There are two parts to answering this:
The first is that the IP addresses 10.x.x.x and 192.168.1.x are special private addresses. Routers are supposed to never send packets with these addresses in them outside that local network. So I, using my portable with address 10.0.1.2 can send packets to my tower at 10.0.1.3 and receive them, but these packets will not be sent out by the Airport router to the outside world.
But, then, how do I talk to the outside world, or, more specifically, when I send a packet to the outside world, if the "reply-to" address that I put in the packet is 10.0.1.2, and addresses like that are no supposed to be used in the outside world, how does this all work?
The answer is something called NAT which stands for Network Address Translation. We'll discuss NAT in more detail later when we cover ports, but the bottom line is that when my portable (with address 10.0.1.2) tries to contact Amazon.com, the Airport base station will send the packets to the outside world rewriting the originating address so that it looks like the packets came from the base station, with an address (on its cable modem interface) of 200.20.85.65. Then when a reply packet arrives, the base station will forward it on to either the portable (at 10.0.1.2) or the tower (at 10.0.1.3) as appropriate. (This of course means that the base station has to maintain various tables so that it can figure out, for any particular incoming packet, whether that packet is a response to a request sent out by the portable [and should be forwarded to 10.0.1.2] or a request sent out by the tower [meaning it should be forwarded to 10.0.1.3]).

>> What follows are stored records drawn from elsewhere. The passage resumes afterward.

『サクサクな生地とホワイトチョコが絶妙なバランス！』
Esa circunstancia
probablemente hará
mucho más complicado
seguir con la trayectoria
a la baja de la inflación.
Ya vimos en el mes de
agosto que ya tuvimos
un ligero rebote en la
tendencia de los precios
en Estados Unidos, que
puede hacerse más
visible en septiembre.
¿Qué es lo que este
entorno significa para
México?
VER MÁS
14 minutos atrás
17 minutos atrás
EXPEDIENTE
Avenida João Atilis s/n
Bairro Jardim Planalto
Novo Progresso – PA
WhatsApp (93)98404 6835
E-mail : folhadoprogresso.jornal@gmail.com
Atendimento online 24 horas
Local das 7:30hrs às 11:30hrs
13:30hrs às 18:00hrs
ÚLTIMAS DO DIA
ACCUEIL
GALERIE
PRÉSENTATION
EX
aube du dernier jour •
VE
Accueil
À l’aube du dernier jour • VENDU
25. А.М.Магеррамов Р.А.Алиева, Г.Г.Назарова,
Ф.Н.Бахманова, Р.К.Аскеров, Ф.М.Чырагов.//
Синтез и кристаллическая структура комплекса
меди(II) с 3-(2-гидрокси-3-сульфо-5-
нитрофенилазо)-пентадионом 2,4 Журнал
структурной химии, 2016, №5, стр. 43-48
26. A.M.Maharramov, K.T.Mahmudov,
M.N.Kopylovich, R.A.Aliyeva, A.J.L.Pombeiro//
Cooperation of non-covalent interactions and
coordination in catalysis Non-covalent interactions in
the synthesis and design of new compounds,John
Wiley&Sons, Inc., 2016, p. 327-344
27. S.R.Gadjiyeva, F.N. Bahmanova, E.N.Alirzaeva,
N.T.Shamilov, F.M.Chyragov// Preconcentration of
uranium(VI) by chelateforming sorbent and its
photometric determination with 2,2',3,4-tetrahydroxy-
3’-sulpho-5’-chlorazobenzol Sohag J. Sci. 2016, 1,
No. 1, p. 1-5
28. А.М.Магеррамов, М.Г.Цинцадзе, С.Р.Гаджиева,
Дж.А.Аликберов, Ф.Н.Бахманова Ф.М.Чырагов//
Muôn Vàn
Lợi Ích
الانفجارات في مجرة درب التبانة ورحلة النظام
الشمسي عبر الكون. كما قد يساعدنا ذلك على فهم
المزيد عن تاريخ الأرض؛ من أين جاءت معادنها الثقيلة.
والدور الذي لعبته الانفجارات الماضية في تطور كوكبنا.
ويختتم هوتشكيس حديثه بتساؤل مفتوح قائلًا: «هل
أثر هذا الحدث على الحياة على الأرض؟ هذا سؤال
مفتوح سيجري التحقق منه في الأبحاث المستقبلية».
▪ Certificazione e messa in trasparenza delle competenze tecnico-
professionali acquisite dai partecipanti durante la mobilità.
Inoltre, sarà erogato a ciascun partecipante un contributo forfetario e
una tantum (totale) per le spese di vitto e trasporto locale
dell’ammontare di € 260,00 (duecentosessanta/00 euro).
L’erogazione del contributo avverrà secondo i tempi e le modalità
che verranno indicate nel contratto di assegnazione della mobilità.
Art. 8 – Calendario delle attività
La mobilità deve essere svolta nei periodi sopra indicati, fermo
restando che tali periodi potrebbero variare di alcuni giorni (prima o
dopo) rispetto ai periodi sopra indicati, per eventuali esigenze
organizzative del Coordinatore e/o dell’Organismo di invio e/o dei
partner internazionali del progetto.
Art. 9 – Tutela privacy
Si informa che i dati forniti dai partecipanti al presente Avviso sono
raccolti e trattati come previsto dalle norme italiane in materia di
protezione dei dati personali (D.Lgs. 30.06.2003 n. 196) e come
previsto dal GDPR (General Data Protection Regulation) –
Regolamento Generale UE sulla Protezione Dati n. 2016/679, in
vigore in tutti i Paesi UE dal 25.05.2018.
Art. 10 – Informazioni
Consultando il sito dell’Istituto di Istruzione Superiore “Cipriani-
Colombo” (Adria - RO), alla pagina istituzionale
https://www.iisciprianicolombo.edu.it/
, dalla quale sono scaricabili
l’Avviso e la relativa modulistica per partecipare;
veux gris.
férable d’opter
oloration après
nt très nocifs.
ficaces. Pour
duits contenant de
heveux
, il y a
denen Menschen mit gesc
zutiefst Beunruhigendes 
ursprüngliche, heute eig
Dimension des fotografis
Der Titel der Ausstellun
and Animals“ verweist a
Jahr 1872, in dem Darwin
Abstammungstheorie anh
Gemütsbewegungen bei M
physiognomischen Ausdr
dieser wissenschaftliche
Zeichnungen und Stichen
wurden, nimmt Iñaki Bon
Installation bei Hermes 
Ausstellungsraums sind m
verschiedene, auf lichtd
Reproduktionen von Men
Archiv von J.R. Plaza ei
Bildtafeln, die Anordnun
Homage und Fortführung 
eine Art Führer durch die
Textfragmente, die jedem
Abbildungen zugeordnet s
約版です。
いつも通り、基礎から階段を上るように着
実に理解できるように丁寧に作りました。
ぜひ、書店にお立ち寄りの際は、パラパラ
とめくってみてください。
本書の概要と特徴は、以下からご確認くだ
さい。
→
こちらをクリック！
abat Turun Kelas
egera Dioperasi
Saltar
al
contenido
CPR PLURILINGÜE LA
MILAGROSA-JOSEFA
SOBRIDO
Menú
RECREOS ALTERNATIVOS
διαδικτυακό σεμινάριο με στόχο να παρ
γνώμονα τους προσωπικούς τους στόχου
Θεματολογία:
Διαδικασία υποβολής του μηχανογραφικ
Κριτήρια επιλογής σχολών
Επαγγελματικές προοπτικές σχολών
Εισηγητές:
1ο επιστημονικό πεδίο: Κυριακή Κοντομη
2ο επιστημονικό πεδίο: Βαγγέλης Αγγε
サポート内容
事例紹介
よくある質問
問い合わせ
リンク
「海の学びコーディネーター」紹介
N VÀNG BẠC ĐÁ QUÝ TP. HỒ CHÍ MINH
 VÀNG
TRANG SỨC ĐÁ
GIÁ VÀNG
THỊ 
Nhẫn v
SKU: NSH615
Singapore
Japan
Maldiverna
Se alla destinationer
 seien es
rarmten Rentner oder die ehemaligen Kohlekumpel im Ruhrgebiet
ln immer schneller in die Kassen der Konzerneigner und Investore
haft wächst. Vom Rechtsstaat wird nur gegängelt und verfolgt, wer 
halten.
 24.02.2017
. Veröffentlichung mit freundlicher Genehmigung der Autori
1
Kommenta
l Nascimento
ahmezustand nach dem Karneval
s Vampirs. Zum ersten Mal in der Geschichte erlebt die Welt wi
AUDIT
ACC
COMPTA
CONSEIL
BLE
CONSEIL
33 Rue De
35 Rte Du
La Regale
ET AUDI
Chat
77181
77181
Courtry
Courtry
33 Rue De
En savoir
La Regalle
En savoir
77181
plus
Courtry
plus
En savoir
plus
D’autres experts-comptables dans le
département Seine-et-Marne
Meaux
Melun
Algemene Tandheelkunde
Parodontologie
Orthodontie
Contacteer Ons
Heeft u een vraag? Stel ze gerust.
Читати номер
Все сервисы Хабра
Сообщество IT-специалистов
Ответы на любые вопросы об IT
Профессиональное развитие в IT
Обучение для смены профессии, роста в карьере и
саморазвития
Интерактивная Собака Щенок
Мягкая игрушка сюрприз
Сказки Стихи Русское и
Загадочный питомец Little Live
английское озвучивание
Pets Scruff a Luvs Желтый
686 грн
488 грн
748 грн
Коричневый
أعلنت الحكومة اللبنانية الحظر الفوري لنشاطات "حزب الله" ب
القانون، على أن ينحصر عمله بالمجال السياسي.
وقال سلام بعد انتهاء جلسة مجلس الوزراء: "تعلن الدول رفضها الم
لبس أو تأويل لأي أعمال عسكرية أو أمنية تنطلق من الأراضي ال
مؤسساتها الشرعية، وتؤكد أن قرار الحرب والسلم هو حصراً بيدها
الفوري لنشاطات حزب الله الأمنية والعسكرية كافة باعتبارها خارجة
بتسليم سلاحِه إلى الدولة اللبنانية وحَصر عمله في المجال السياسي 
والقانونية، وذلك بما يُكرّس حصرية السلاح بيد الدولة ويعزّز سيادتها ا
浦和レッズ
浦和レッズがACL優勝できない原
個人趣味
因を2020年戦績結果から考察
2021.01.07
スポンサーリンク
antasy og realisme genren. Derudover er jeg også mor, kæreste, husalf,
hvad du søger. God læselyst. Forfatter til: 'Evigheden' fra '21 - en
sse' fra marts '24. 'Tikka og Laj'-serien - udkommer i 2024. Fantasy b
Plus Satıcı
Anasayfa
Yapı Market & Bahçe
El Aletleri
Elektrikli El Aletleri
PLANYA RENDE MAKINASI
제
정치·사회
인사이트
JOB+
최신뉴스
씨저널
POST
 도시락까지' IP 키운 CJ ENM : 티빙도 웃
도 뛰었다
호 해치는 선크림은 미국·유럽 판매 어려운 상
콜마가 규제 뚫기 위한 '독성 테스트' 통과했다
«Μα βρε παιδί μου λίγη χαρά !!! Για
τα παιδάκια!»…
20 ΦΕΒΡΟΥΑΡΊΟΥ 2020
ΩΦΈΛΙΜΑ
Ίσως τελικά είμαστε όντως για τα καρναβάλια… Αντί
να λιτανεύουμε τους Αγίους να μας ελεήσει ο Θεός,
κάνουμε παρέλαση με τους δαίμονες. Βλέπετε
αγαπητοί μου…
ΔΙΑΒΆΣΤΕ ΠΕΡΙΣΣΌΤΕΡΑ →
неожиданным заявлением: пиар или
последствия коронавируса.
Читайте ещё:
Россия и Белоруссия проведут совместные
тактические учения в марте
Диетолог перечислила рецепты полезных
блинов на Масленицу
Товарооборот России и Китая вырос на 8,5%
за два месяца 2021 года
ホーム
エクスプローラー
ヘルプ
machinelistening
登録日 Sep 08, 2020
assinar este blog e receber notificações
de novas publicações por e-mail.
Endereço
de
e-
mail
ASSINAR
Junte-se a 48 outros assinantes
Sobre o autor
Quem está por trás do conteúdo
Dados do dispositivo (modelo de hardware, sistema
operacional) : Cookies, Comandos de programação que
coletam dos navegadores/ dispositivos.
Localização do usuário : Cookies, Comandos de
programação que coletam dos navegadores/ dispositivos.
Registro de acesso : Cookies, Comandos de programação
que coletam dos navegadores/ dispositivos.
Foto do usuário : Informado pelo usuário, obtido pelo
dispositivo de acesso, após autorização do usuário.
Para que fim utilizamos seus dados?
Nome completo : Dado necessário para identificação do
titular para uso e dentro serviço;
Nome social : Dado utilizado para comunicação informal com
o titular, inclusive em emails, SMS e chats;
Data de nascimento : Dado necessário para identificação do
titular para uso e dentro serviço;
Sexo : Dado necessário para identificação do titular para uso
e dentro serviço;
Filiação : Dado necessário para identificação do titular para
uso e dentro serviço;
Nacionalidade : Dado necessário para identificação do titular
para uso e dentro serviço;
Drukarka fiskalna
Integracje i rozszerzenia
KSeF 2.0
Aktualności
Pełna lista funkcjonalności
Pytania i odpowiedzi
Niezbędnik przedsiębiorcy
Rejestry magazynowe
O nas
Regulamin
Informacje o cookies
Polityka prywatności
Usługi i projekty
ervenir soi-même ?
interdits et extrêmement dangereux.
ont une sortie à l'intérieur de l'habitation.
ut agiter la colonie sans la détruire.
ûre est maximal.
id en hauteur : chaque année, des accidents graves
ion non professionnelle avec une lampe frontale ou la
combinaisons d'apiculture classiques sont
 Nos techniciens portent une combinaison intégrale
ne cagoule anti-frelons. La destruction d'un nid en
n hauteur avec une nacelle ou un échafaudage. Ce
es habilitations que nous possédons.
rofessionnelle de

NAT causes all sorts of complications for our home server as we will see. The ideal situation would be to have the tower, the portable and the base station all have three distinct static IP addresses given out by the ISP. The problem is that
- ISPs insist on charging people extra money for extra IP addresses, and they insist on charging for static addresses and
-
doing this gets us back to the problem of coordinating available IP addresses that we discussed when introducing DHCP.
The current version of IP is called IPv4. There is a successor defined, called IPv6 which is slowly moving from research into the real world. These problems don't exist in IPv6, and one glorious day we'll all be using IPv6 and will be able to forget about NAT.
But that day has not yet arrived, so for now NAT is something that you have to understand if you are setting up a home server.